INFORMATION GIVEN Start Marker
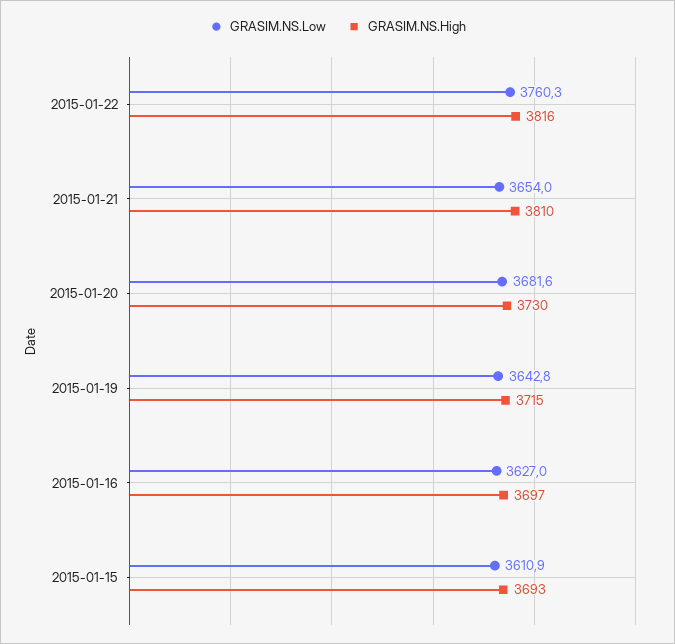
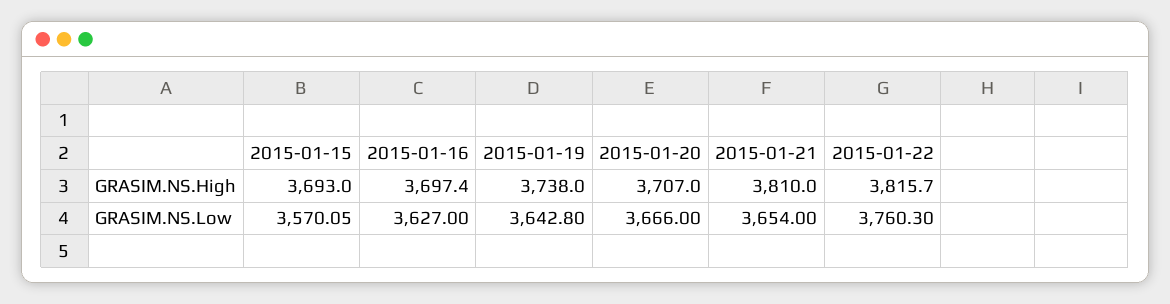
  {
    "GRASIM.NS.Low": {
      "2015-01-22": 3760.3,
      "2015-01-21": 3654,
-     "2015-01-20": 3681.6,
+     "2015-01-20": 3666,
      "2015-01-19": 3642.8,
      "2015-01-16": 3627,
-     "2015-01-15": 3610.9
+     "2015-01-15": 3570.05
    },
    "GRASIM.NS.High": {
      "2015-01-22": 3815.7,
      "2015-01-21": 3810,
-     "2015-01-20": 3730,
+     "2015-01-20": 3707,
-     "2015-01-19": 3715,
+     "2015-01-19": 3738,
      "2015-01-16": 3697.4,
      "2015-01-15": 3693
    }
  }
INFORMATION GIVEN End Marker
INFORMATION GIVEN Start Marker
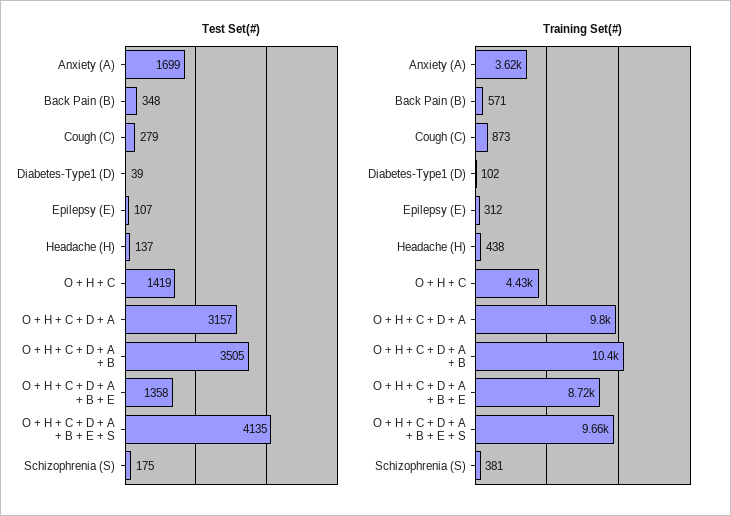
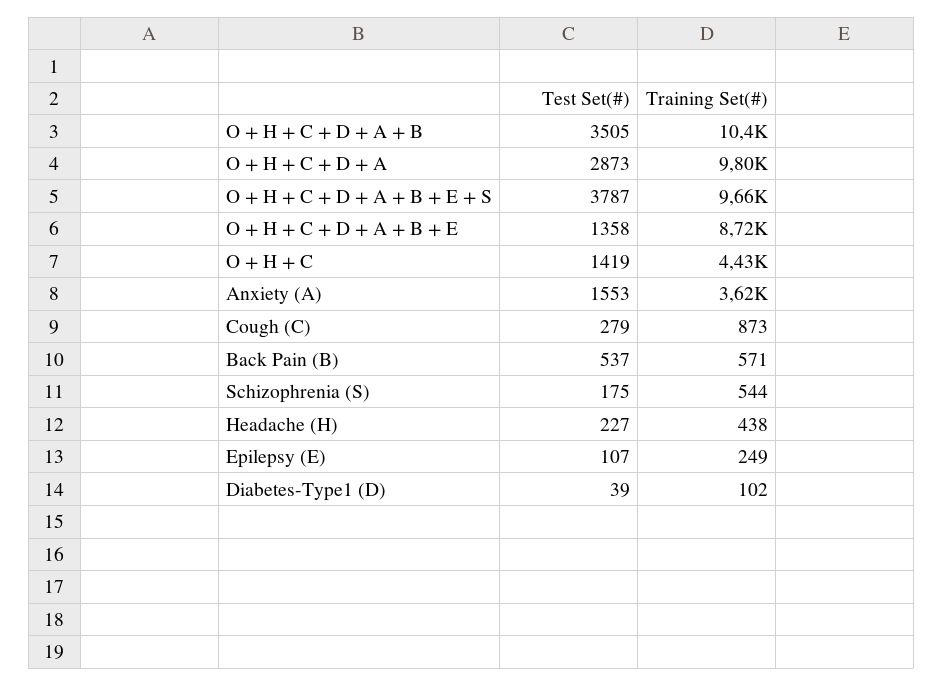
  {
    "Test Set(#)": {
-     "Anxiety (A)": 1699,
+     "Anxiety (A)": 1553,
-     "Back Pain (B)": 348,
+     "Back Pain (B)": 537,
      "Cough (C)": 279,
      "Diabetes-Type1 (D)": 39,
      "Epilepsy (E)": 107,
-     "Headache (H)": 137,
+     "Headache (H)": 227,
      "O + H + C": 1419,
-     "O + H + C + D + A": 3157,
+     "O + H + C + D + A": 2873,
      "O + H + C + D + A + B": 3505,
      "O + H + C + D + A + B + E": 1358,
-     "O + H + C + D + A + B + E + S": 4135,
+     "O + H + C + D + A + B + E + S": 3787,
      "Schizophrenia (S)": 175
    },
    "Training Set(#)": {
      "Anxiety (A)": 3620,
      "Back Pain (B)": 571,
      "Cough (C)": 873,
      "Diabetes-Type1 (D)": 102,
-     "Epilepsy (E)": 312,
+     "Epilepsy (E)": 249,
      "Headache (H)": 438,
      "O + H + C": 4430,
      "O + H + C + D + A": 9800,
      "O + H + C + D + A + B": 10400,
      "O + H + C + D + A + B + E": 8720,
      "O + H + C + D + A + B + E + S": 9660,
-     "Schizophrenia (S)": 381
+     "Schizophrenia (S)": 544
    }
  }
INFORMATION GIVEN End Marker
→ WRITTEN TASK
Only a number is expected here: how many lines above contain the word "Epilepsy".

→ RESULT OF THE EXERCISE
3